§ Exercise:
Using the text below on Bloomberg's years as mayor of New York, answer these questions.
(a) What tax on a consumer product did Bloomberg argue for?
(b) Who is said to have exposed the allegations of a hostile work environment for women at his company during a recent debate?
(c) According to the footnote on stops, what share of New York's population is white?

§ Text shown:
>>>

People of color weren’t the only people the Bloomberg administration discriminated against. He had and still seems to have an Islamophobic streak, for Bloomberg’s New York Police Department also had extreme levels of surveillance of Muslims.[9] When he repeatedly says that his one regret is stop-and-frisk, it also means that he does not regret the discrimination of Muslims through this surveillance. That’s very telling.

For those of my readers interested in women’s issues and women’s rights, Bloomberg repeatedly struggled with sexism while he was mayor. Here’s an excerpt from an article at The Atlantic, a lot of which includes remarks he made while he was mayor:

There’s more: Bloomberg reportedly saying to a journalist and the journalist’s friend, as he gazed at a woman at a holiday party, “Look at the ass on her.” (He denied having made that comment.) Bloomberg, according to a top aide, seeing attractive women and reflexively remarking, “Nice tits.” Bloomberg, mocking Christine Quinn, the then-speaker of New York’s City Council, for going too long between hair colorings. (“The couple of days a week before I need to get my hair colored,” Quinn once said, “he’ll say, ‘Do you pay a lot to make your hair be two colors? Because now it’s three with the gray.’”) Bloomberg mocking Quinn again, she said, for failing to wear heels at public events. (“I was at a parade with him once and he said, ‘What are those?’ and I said, ‘They’re comfortable,’ and he said, ‘I never want to hear those words out of your mouth again.’”)[10]

The same article I just cited also went into the culture of sexism at his company, and it is no secret that Bloomberg faces numerous allegations of fostering a hostile work environment for women at his company[11] (something Senator Elizabeth Warren exposed in the recent debate). While my piece focuses on what it was like to have him as mayor, I don’t want people to forget about the workplace hostility against many women at Bloomberg, the company.

As for the poor, Mayor Bloomberg advocated for policies that hurt the poor. He argued for a tax on sugary soft drinks, which would have disproportionately affected the poor. He defended the proposed tax, even though he acknowledged that the tax would disproportionately hurt the poor![12] That, along with a lack of investment in public housing (which I previously mentioned) and the increasing unaffordability of the city while he was mayor,[13] show that he was not a friend of the poor.

There is probably even more that I’m missing here, but you probably get the point by now: unless you are white, somewhat wealthy, male, and not Muslim, Mayor Bloomberg was not an advocate for you.

And yet, I have even more injustices to say about Bloomberg as mayor even beyond his treatment of others. To be continued…


[2] Also, for those who deny the existence of white privilege, consider the fact that whites make up a third of New York’s population but only about 10% of stops.



[5] My brother is white, like me, but the education system in New York thought my brother was black. It’s a long story. Read this old post of mine to view the story:


[7] Even though this statistic was from 2017, a few years after Bloomberg left office, from my understanding, these statistics are also a reflection of what the demographics were like when Bloomberg was mayor:







25 Replies to “Twelve Years of Bloomberg as Mayor: A New Yorker’s Perspective (Part Two)”

    1. That’s correct. In terms of the treatment of people, there are actually some significant similarities between the two–both have a history of racism, sexism, Islamophobia and anti-poor policy.

<<<

§ Material provided:
>>>

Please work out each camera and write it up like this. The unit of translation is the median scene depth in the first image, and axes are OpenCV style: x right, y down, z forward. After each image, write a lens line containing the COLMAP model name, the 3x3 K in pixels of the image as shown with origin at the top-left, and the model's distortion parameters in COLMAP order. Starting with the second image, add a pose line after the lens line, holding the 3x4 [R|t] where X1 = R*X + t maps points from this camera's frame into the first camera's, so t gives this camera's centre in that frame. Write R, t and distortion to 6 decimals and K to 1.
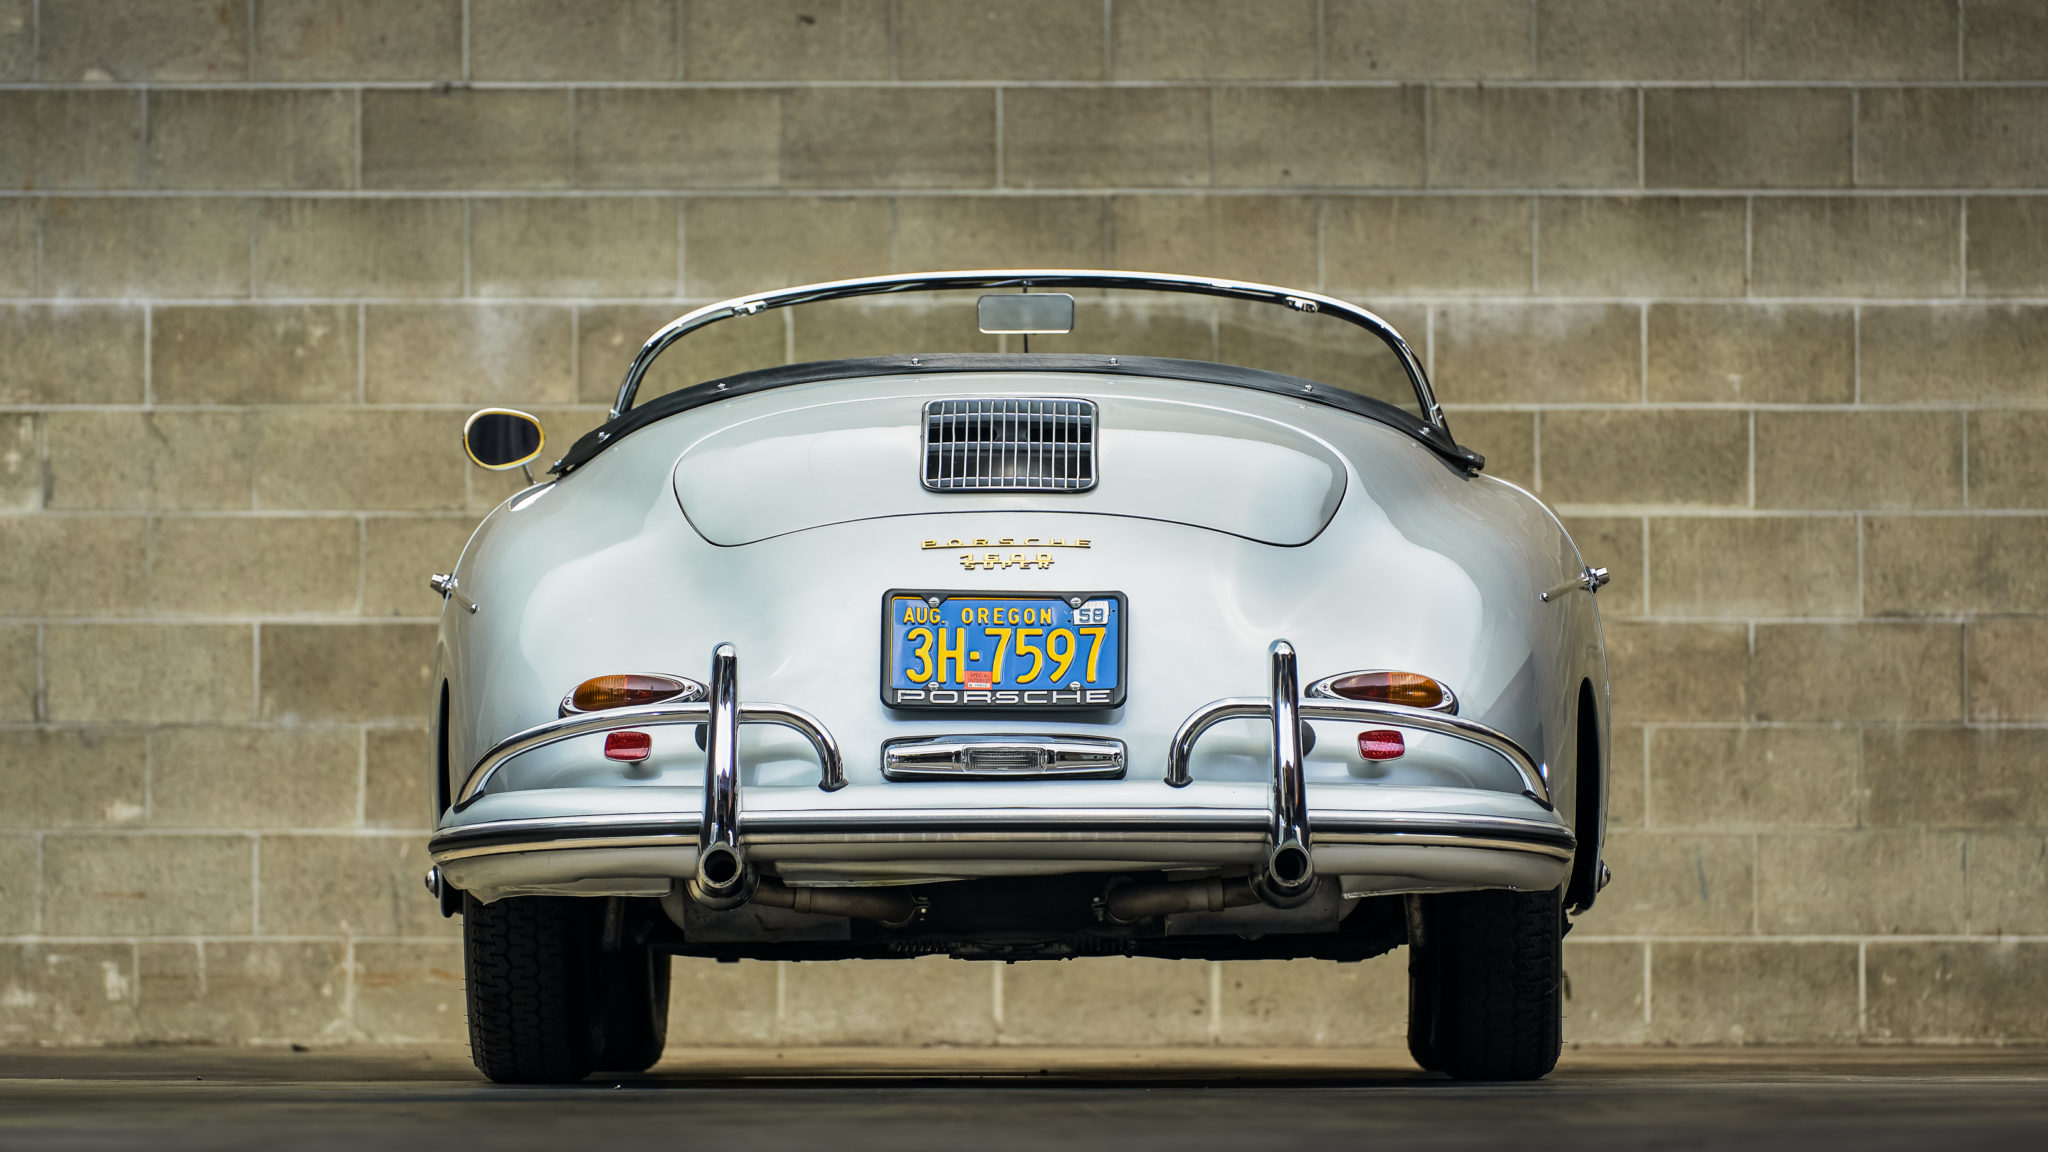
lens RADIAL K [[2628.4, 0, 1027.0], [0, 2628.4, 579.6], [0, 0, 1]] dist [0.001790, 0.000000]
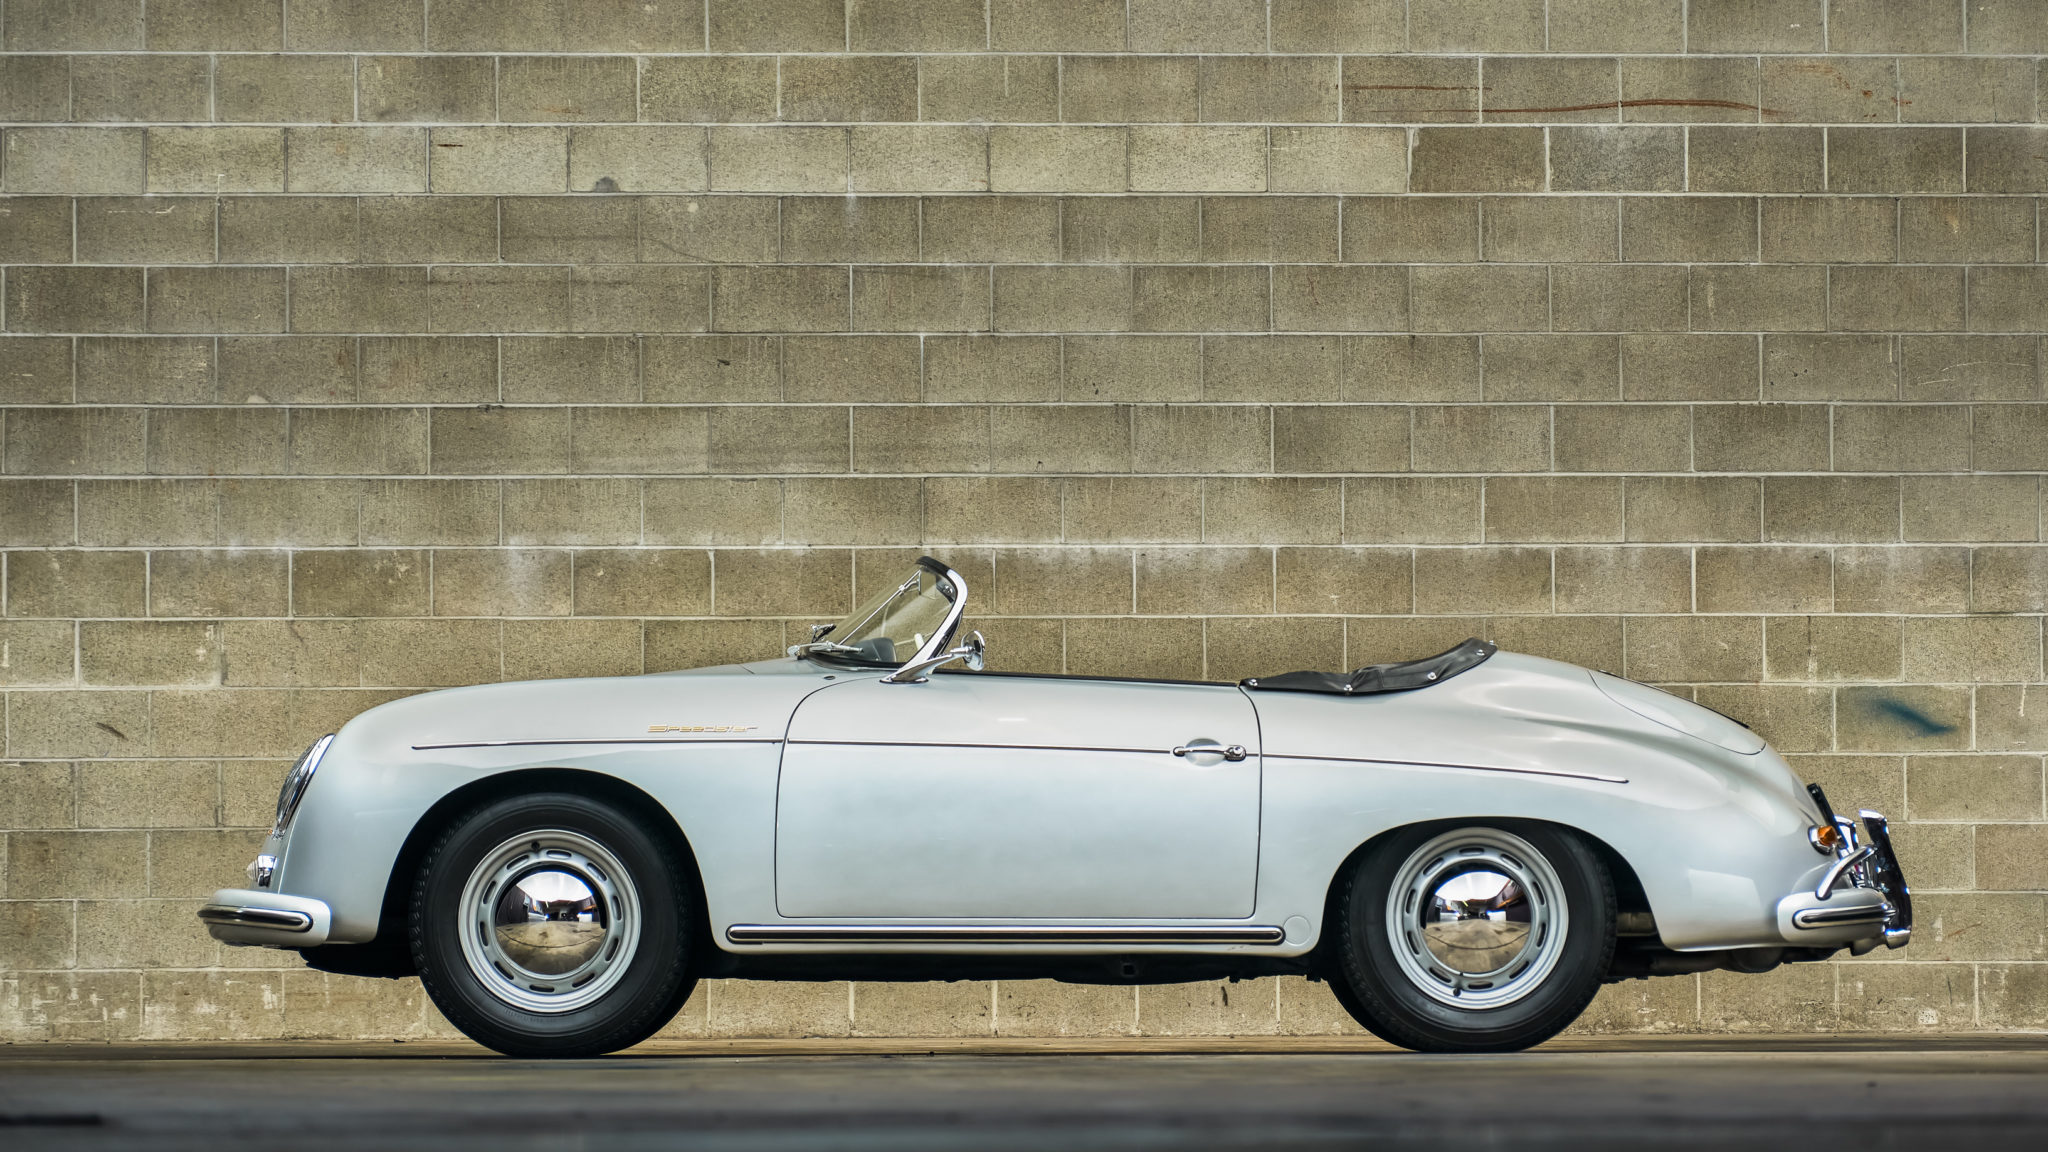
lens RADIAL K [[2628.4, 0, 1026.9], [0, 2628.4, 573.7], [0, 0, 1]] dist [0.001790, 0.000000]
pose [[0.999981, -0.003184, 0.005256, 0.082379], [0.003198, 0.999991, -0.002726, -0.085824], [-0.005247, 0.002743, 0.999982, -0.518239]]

<<<

§ Answer space:
(a) A tax on sugary soft drinks.
(b) Senator Elizabeth Warren.
(c) A third.